Reprezentant Hiszpanii rezygnuje w gry w kadrze! To efekt ostatniej afery z udziałem Rubialesa
Luis Rubiales w piątek ogłosił, że nie zamierza rezygnować z funkcji prezesa hiszpańskiej federacji. Ostro zareagował na to jeden z piłkarzy męskiej kadry "La Roja", informując o zaprzestaniu gry w barwach narodowych.
Skandal z udziałem szefa hiszpańskiego futbolu wybuchł po zakończeniu mistrzostw świata kobiet. Wówczas Rubiales pocałował w usta jedną z bohaterem meczu o tytuł, Jenifer Hermoso.
Nagranie błyskawicznie obiegło cały świat, a kibice, eksperci, a nawet wysocy rangą politycy w kraju zaczęli domagać się dymisji Rubialesa. Ten w piątek ostro odpowiedział jednak na zarzuty, zapowiadając pozostanie na stanowisku. Piszemy o tym TUTAJ.
- Nikomu nie zależy na sprawiedliwości. Dochodzi do społecznego zabójstwa. Starają się mnie zabić. Pocałunek był spontaniczny, ale odbywał się za zgodą obu stron. Fałszywy feminizm to wielka plaga tego kraju - stwierdził.
Przez obecnych na sali działaczy sternik RFEF został pożegnany owacją na stojąco. Teraz ze względu na ostatnie wydarzenia gry w barwach narodowych odmówił jeden z podopiecznych Luisa de la Fuente - Borja Iglesias.

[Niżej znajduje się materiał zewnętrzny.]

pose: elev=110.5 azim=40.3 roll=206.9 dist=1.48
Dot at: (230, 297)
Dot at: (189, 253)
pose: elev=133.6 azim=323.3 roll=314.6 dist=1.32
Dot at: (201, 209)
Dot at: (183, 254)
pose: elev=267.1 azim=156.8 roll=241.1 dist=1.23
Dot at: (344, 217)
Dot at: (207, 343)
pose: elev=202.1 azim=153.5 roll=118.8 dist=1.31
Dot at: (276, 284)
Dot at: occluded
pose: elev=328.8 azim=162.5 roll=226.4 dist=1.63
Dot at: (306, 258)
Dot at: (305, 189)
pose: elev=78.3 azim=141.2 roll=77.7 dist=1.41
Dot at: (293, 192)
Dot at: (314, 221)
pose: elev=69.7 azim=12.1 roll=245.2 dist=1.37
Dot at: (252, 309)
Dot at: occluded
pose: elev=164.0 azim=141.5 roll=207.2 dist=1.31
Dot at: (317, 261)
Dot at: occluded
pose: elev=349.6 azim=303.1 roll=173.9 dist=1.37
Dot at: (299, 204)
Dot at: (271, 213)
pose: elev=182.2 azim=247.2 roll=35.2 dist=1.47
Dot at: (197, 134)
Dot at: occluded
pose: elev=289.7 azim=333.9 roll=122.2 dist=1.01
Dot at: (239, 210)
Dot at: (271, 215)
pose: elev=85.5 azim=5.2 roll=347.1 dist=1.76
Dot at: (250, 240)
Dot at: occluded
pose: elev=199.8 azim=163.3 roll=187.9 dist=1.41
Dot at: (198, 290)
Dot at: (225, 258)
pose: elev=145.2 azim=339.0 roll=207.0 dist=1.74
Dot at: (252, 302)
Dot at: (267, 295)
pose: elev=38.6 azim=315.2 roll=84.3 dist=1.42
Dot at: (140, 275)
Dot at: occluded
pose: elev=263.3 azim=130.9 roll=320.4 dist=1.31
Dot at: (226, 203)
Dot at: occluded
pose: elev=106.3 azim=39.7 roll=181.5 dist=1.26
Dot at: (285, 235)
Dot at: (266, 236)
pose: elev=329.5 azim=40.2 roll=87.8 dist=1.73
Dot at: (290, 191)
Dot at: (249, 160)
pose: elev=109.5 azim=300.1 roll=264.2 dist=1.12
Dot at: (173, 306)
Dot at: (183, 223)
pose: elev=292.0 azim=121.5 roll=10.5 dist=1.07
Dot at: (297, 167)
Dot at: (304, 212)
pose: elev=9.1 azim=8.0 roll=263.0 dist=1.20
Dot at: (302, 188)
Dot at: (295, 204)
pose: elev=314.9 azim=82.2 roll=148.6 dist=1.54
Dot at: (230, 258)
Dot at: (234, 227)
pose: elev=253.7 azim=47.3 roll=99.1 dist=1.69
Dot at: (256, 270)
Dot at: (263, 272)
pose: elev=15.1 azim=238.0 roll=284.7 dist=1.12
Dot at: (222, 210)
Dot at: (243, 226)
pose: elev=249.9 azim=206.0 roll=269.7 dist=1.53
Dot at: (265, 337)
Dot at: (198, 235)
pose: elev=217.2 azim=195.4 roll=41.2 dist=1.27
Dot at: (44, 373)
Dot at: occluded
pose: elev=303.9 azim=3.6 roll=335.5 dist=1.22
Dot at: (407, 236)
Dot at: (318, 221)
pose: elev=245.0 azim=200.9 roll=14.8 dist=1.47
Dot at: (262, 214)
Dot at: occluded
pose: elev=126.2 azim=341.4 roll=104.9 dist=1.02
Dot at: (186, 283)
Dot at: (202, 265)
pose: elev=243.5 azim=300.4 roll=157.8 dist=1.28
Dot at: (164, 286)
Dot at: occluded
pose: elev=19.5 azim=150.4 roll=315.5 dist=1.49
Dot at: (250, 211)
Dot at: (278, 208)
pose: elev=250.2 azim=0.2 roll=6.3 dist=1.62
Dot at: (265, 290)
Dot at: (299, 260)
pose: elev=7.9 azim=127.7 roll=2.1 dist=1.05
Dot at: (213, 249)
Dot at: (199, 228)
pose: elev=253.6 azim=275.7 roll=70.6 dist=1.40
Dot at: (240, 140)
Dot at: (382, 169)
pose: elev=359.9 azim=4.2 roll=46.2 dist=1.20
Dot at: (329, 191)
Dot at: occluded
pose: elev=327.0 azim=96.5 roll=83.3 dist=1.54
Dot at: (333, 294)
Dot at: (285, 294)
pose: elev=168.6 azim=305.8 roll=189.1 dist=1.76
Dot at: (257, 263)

- Jestem smutny i rozczarowany. Jako piłkarz i jako osoba czuję się reprezentowany przez tego, kto spędził dzisiejszy dzień w Ciudad del Futbol w Las Rozas. Wydaje mi się, że można nie zgadzać się z tym, że ktoś naciska na naszą koleżankę - napisał Iglesias w mediach społecznościowych.
- Noszenie koszulki hiszpańskiej reprezentacji to najwspanialsze wydarzenie, jakie spotkało mnie w karierze. Podjąłem decyzję, że nie wrócę do zespołu, dopóki wszystko się nie zmieni i tego typu czyny nie przestaną być bezkarne. O bardziej sprawiedliwy, humanitarny i przyzwoity futbol - dodał.